We have our rugby future to defend, time to breathe life and douse the Red Dragon fire on Wednesday
05 Oct 2019 16:41
Rugby World Cup: Time To Slay The Red Dragon
Fiji Airways Flying Fijians inside centre Waisea Nayacalevu and replacement prop Veremalua Vugakoto moments before they ran onto the field at the Hanazono Rugby Stadium on October 3, 2019, to face Georgia. Photo: Bruce Southwick/ZoomFiji


Whether it’s our genetic make-up or other factors, our rugby performance tends to blow hot and cold at times.

We excelled in one and played poorly in the very next one. We made the world take notice but slumped at the very next match. Whether we are overawed by the occasion, wrongly energised or lacking the mental edge, coaches and those in authority struggled to find the reasoning behind it. Unfortunately, this continues to be the case over the years.

Coaches at the World Sevens Series, Rugby Sevens World Cup and Women Sevens Series can bear testament to this. Ask former 7s coach Ben Ryan and he would gladly admit that the gold medal at the 2016 Rio Olympics was won off rather than on the field.

A case in point was when the Englishman could not believe what he saw when one of his players had eight scrambled eggs for breakfast at the 2013 World Sevens Series in Dubai. But with strict training regimen, monitored food intake and scientific analysis to match.
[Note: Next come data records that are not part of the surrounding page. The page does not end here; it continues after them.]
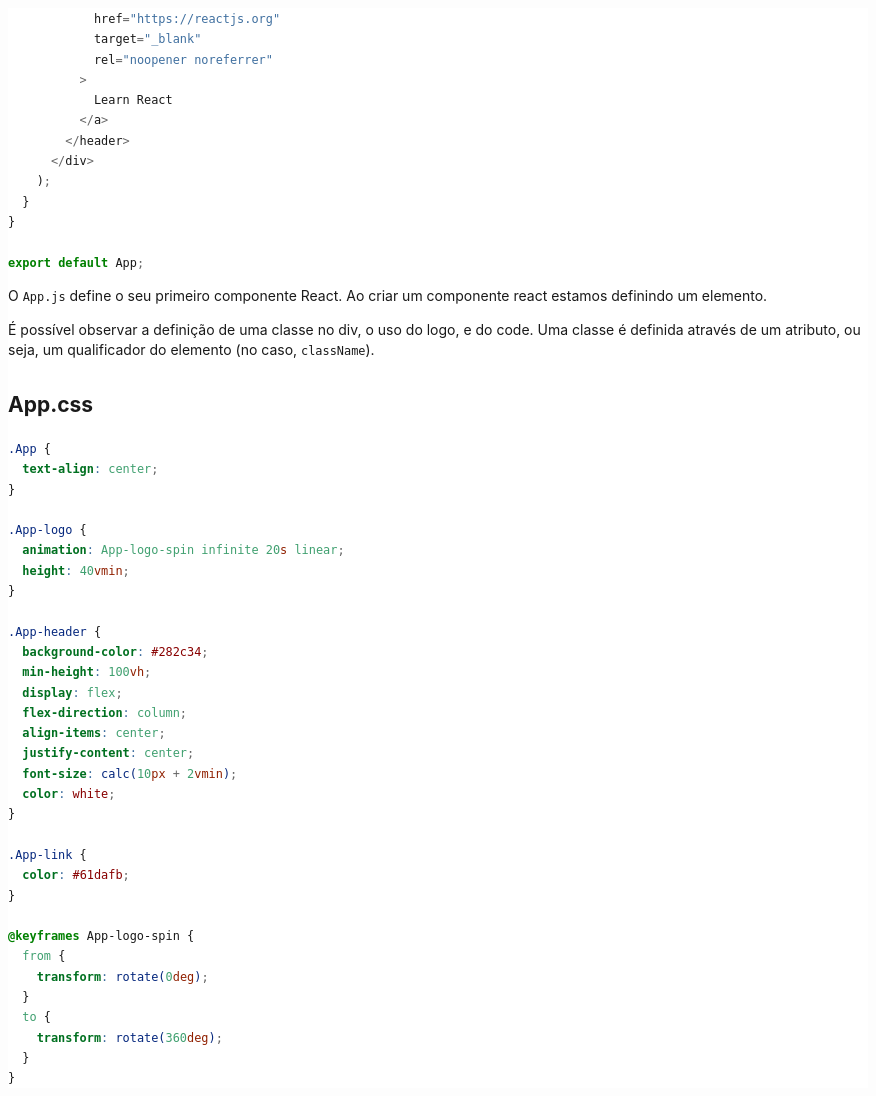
 ```javascript
            href="https://reactjs.org"
            target="_blank"
            rel="noopener noreferrer"
          >
            Learn React
          </a>
        </header>
      </div>
    );
  }
}

export default App;
```

O `App.js` define o seu primeiro componente React. Ao criar um componente react estamos definindo um elemento.

É possível observar a definição de uma classe no div, o uso do logo, e do code. Uma classe é definida através de um atributo, ou seja, um qualificador do elemento (no caso, `className`).

## App.css

```css
.App {
  text-align: center;
}

.App-logo {
  animation: App-logo-spin infinite 20s linear;
  height: 40vmin;
}

.App-header {
  background-color: #282c34;
  min-height: 100vh;
  display: flex;
  flex-direction: column;
  align-items: center;
  justify-content: center;
  font-size: calc(10px + 2vmin);
  color: white;
}

.App-link {
  color: #61dafb;
}

@keyframes App-logo-spin {
  from {
    transform: rotate(0deg);
  }
  to {
    transform: rotate(360deg);
  }
}

```

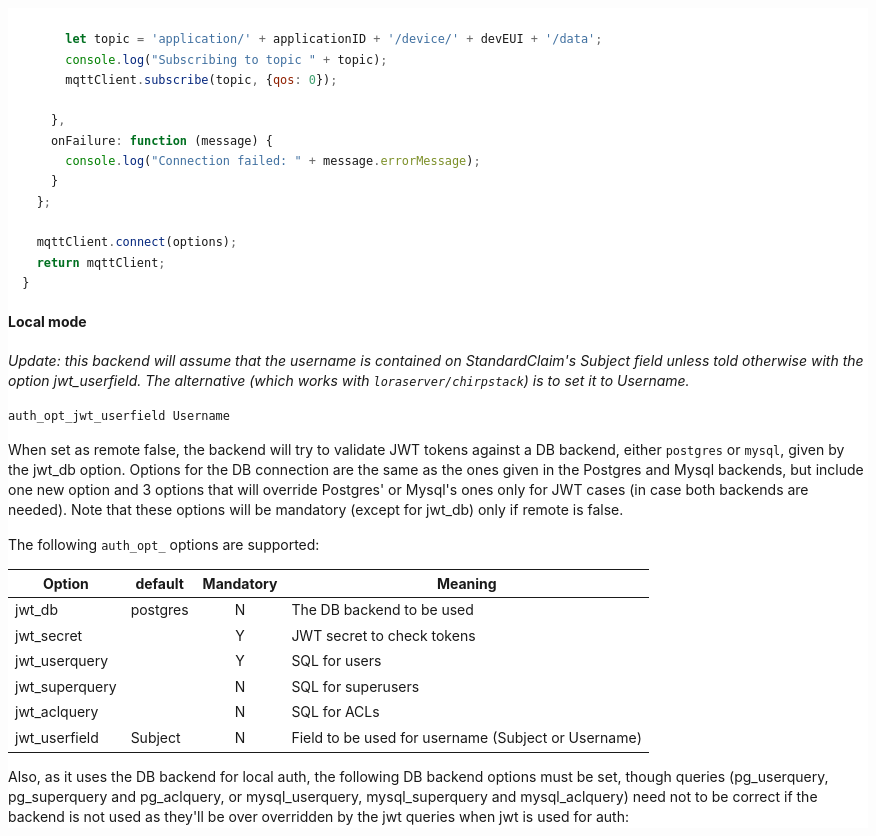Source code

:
 ```javascript

        let topic = 'application/' + applicationID + '/device/' + devEUI + '/data';
        console.log("Subscribing to topic " + topic);
        mqttClient.subscribe(topic, {qos: 0});
  
      },
      onFailure: function (message) {
        console.log("Connection failed: " + message.errorMessage);
      }
    };

    mqttClient.connect(options);
    return mqttClient;
  }
```


#### Local mode

*Update: this backend will assume that the username is contained on StandardClaim's Subject field unless told otherwise with the option jwt_userfield. The alternative (which works with `loraserver/chirpstack`) is to set it to Username.*

```
auth_opt_jwt_userfield Username
```

When set as remote false, the backend will try to validate JWT tokens against a DB backend, either `postgres` or `mysql`, given by the jwt_db option. Options for the DB connection are the same as the ones given in the Postgres and Mysql backends, but include one new option and 3 options that will override Postgres' or Mysql's ones only for JWT cases (in case both backends are needed). Note that these options will be mandatory (except for jwt_db) only if remote is false.

The following `auth_opt_` options are supported:


| Option           | default           |  Mandatory  | Meaning     |
| -----------------| ----------------- | :---------: | ----------  |
| jwt_db           |   postgres        |     N       | The DB backend to be used  |
| jwt_secret       |                   |     Y       | JWT secret to check tokens |
| jwt_userquery    |                   |     Y       | SQL for users              |
| jwt_superquery   |                   |     N       | SQL for superusers         |
| jwt_aclquery     |                   |     N       | SQL for ACLs               |
| jwt_userfield    |   Subject         |     N       | Field to be used for username (Subject or Username)   |


Also, as it uses the DB backend for local auth, the following DB backend options must be set, though queries (pg_userquery, pg_superquery and pg_aclquery, or mysql_userquery, mysql_superquery and mysql_aclquery) need not to be correct if the backend is not used as they'll be over overridden by the jwt queries when jwt is used for auth:

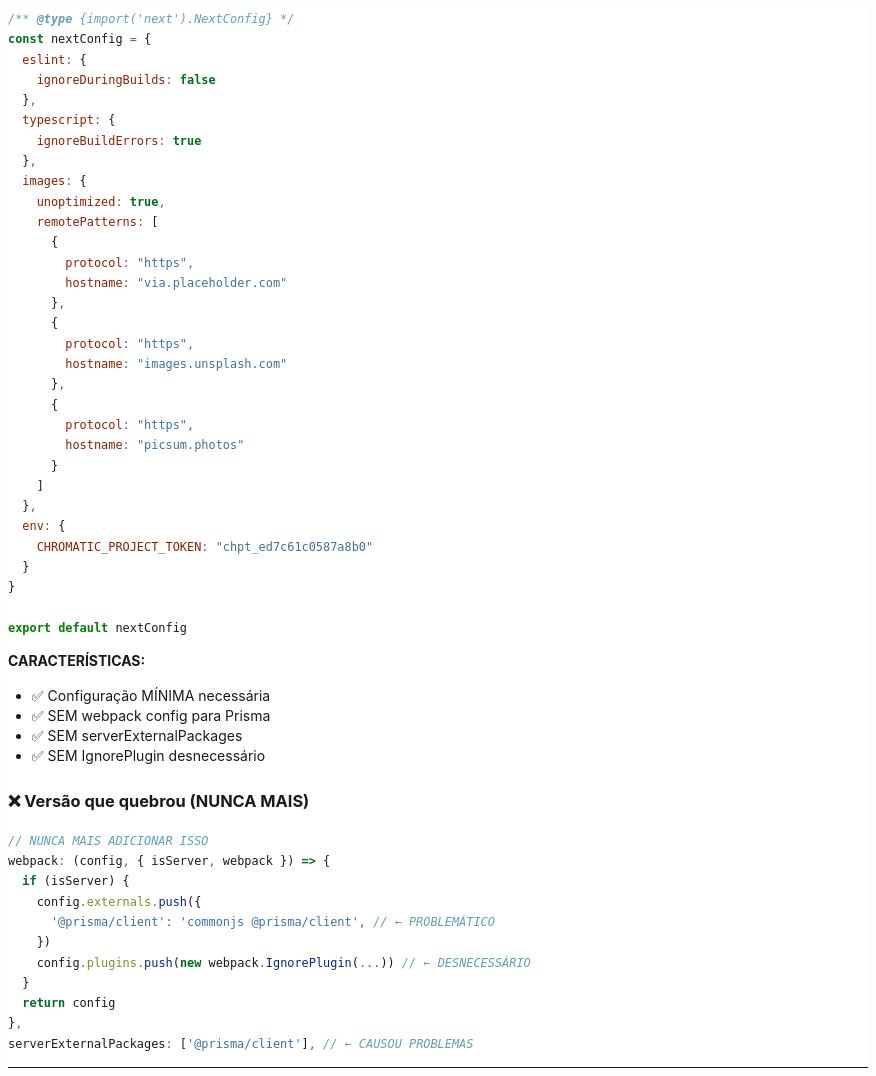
 ```javascript
/** @type {import('next').NextConfig} */
const nextConfig = {
  eslint: {
    ignoreDuringBuilds: false
  },
  typescript: {
    ignoreBuildErrors: true
  },
  images: {
    unoptimized: true,
    remotePatterns: [
      {
        protocol: "https",
        hostname: "via.placeholder.com"
      },
      {
        protocol: "https",
        hostname: "images.unsplash.com"
      },
      {
        protocol: "https",
        hostname: "picsum.photos"
      }
    ]
  },
  env: {
    CHROMATIC_PROJECT_TOKEN: "chpt_ed7c61c0587a8b0"
  }
}

export default nextConfig
```

**CARACTERÍSTICAS:**

- ✅ Configuração MÍNIMA necessária
- ✅ SEM webpack config para Prisma
- ✅ SEM serverExternalPackages
- ✅ SEM IgnorePlugin desnecessário

### ❌ Versão que quebrou (NUNCA MAIS)

```javascript
// NUNCA MAIS ADICIONAR ISSO
webpack: (config, { isServer, webpack }) => {
  if (isServer) {
    config.externals.push({
      '@prisma/client': 'commonjs @prisma/client', // ← PROBLEMÁTICO
    })
    config.plugins.push(new webpack.IgnorePlugin(...)) // ← DESNECESSÁRIO
  }
  return config
},
serverExternalPackages: ['@prisma/client'], // ← CAUSOU PROBLEMAS
```

---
It proved to be a winner in the end.

Similarly, we hope Fiji Airways Flying Fijians head coach John McKee and his men will rise to the occasion again in Oita next Wednesday after a superlative performance against Georgia on Thursday.

Disposing of the Lelos in such brilliant fashion was a mark of a team with amazing talents in the ranks.

And we need to reload, stay in form and cap off our 2019 Rugby World Cup performance by dousing the Red Dragon fire in our last Pool D encounter against Wales. They too will not take us lightly after we came close to toppling the Wallabies in our first match.

Warren Gatland’s men would like to win to top the pool while we have our future to defend and need to finish in the top three to automatically qualify for the 2023 RWC in France.

We can’t afford another horror show where we hit the headlines for the very wrong reason, going down to Uruguay 27-30 in Kamaishi.

Wales will be a massive test, it’s our last game and we have got nothing to lose but a reputation to defend.

Rugby is the national sport of both countries. But we have the momentum, confidence behind us to go out there and show what we can do.

It’s Fiji’s time to show the world that we can rock one of the giants of the game and make a mark at the 2019 RWC.